■ How to complete this task
From the listing below, copy only the lines from the line that contains "Наружный диаметр" to the line that contains "cho khu vực tiếp xúc", counting those two lines as part of the copy.

■ Data section
::::

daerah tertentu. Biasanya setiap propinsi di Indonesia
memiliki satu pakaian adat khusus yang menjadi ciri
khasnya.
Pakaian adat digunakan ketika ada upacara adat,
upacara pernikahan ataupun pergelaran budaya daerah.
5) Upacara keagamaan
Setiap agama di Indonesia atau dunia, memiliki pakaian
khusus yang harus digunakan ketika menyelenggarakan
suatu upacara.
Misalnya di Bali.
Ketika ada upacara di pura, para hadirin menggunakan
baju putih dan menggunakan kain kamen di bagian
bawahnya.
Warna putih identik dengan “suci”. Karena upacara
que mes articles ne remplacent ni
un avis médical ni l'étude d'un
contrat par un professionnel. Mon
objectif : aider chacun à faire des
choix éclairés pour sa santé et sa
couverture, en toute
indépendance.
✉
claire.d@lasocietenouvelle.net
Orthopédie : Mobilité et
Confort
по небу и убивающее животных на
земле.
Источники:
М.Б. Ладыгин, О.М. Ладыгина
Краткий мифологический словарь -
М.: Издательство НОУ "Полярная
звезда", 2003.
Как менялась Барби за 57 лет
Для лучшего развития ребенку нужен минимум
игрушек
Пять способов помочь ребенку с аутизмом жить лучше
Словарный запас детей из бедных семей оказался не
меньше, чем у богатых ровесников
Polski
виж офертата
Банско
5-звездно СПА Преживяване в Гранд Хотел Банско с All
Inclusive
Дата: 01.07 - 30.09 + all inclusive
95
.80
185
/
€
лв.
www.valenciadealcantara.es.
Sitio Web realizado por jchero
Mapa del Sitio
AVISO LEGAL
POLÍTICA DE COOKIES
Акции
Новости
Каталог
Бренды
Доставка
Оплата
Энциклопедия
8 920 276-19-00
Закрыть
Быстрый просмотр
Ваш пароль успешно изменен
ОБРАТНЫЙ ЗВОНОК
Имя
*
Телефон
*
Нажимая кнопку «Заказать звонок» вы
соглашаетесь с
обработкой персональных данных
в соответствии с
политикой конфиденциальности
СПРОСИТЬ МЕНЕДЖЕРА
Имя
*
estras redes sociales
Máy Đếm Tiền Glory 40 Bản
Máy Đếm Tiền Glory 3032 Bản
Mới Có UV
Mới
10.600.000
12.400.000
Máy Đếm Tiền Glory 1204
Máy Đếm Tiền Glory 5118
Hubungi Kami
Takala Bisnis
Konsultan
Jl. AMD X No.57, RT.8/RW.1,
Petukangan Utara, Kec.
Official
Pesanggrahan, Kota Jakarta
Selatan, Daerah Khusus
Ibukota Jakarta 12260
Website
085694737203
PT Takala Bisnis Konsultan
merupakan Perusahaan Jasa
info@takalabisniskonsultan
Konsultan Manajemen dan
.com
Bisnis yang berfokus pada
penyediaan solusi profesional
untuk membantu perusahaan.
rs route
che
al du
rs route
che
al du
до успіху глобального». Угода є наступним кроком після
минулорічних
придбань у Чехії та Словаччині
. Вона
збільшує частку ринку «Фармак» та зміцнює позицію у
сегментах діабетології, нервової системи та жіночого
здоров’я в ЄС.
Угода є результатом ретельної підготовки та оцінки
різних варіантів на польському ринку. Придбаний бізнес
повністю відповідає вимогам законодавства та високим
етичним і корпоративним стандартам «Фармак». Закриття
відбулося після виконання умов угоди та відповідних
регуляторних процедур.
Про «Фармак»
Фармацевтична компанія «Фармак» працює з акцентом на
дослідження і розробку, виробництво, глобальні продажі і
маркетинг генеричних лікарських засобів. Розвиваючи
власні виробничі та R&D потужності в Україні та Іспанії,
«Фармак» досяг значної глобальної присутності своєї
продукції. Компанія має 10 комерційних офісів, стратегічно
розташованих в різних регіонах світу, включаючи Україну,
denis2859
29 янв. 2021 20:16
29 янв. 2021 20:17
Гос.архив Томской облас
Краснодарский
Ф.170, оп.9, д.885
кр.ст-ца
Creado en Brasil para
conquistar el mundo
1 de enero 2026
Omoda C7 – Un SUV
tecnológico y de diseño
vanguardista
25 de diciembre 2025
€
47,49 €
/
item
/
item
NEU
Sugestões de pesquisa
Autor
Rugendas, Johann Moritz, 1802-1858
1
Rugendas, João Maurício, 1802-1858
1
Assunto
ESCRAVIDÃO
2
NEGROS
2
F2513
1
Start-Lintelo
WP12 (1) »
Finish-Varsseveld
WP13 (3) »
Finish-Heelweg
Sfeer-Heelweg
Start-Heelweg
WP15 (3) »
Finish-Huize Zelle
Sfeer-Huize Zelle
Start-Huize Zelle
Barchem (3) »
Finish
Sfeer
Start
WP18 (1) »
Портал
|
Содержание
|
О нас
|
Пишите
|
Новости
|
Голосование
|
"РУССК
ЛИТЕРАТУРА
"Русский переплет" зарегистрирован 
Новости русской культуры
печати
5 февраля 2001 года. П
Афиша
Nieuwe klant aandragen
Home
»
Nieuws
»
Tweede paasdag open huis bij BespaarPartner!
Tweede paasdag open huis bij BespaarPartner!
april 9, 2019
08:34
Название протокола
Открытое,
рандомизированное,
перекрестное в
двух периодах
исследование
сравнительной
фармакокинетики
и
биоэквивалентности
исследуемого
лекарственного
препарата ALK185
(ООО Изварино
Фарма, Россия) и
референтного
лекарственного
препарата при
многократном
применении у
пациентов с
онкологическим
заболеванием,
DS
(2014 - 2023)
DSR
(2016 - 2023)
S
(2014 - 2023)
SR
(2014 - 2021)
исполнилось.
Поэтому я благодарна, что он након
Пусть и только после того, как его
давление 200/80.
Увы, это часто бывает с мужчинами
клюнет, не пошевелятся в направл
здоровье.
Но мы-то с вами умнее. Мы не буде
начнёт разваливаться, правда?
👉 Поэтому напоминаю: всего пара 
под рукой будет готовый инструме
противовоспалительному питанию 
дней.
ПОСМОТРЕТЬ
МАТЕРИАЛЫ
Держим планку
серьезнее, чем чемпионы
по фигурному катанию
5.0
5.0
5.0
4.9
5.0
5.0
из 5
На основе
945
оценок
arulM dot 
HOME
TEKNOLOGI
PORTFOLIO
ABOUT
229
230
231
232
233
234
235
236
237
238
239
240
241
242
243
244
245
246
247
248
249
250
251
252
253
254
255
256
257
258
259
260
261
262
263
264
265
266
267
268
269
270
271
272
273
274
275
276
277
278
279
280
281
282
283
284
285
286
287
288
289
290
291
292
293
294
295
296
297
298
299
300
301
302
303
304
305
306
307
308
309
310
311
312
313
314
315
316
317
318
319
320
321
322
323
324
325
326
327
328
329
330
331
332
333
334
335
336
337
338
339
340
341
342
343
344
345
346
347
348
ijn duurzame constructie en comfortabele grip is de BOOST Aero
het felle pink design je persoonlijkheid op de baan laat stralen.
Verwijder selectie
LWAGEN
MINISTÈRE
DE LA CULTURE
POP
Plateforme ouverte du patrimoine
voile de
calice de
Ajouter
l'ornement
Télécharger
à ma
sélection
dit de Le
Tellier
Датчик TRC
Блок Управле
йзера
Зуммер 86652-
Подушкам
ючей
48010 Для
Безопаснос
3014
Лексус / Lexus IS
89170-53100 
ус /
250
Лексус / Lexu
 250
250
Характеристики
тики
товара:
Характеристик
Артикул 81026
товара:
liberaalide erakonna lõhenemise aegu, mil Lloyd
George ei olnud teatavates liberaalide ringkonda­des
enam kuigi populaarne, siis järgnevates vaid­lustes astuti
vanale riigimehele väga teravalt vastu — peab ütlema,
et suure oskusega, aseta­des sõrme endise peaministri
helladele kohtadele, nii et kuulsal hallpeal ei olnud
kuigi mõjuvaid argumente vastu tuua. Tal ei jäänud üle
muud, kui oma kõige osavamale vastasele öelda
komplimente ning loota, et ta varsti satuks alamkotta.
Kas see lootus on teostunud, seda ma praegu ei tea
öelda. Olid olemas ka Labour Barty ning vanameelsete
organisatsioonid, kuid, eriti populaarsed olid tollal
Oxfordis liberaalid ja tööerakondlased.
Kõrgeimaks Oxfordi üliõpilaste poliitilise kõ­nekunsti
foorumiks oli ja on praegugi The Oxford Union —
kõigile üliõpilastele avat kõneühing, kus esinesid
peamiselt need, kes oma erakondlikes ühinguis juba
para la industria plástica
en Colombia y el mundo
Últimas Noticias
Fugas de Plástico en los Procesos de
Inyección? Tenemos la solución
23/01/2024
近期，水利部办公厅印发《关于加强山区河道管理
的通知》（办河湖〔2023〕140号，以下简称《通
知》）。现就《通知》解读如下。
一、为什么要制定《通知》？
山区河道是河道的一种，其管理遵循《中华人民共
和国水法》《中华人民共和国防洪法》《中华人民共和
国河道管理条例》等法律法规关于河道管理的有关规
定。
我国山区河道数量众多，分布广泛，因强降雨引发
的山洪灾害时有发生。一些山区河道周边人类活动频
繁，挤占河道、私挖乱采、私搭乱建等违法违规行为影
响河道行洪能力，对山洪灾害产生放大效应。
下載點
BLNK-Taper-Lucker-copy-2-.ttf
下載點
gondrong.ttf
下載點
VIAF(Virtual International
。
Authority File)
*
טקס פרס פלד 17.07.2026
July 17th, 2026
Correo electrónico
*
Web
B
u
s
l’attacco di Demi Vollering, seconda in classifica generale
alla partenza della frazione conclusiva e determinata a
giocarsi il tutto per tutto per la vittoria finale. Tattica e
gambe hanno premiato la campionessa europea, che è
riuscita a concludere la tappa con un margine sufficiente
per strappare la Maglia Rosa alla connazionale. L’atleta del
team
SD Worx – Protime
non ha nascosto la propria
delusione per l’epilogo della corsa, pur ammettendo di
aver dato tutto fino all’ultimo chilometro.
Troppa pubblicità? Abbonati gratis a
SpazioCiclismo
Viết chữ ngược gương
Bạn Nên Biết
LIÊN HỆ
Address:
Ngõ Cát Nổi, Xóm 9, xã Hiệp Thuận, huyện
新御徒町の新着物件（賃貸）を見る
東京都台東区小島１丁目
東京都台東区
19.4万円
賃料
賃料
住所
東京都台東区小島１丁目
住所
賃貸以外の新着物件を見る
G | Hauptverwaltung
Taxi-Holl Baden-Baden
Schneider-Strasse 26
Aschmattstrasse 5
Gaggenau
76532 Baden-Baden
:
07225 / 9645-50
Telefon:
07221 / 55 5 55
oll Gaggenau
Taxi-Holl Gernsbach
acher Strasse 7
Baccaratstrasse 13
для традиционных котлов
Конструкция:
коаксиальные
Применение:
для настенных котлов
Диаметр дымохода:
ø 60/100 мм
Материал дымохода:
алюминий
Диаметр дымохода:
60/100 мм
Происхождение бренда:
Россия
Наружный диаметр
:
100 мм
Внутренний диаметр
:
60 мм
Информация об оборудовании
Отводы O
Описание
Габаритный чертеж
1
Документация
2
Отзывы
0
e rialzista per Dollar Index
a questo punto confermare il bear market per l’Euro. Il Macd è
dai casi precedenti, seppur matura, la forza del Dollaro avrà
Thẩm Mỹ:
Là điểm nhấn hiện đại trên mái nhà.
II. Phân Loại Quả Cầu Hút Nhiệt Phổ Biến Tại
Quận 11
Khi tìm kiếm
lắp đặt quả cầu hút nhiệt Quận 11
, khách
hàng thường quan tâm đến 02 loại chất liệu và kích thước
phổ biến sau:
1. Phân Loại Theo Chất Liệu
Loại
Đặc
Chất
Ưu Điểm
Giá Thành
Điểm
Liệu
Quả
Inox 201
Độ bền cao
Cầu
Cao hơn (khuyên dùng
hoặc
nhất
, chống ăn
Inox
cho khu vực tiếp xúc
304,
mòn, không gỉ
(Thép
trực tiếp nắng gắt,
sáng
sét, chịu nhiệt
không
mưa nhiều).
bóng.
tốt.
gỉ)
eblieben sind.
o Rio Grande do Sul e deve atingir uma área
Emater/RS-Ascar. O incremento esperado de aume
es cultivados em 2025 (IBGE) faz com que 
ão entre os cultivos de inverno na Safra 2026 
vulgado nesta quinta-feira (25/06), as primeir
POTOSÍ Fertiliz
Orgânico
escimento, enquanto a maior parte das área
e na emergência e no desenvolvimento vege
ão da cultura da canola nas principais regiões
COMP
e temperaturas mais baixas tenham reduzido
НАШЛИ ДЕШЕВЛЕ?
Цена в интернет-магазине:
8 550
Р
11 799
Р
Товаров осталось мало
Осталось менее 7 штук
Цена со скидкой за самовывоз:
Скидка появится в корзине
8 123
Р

::::

■ Exercise answer
Наружный диаметр
:
100 мм
Внутренний диаметр
:
60 мм
Информация об оборудовании
Отводы O
Описание
Габаритный чертеж
1
Документация
2
Отзывы
0
e rialzista per Dollar Index
a questo punto confermare il bear market per l’Euro. Il Macd è
dai casi precedenti, seppur matura, la forza del Dollaro avrà
Thẩm Mỹ:
Là điểm nhấn hiện đại trên mái nhà.
II. Phân Loại Quả Cầu Hút Nhiệt Phổ Biến Tại
Quận 11
Khi tìm kiếm
lắp đặt quả cầu hút nhiệt Quận 11
, khách
hàng thường quan tâm đến 02 loại chất liệu và kích thước
phổ biến sau:
1. Phân Loại Theo Chất Liệu
Loại
Đặc
Chất
Ưu Điểm
Giá Thành
Điểm
Liệu
Quả
Inox 201
Độ bền cao
Cầu
Cao hơn (khuyên dùng
hoặc
nhất
, chống ăn
Inox
cho khu vực tiếp xúc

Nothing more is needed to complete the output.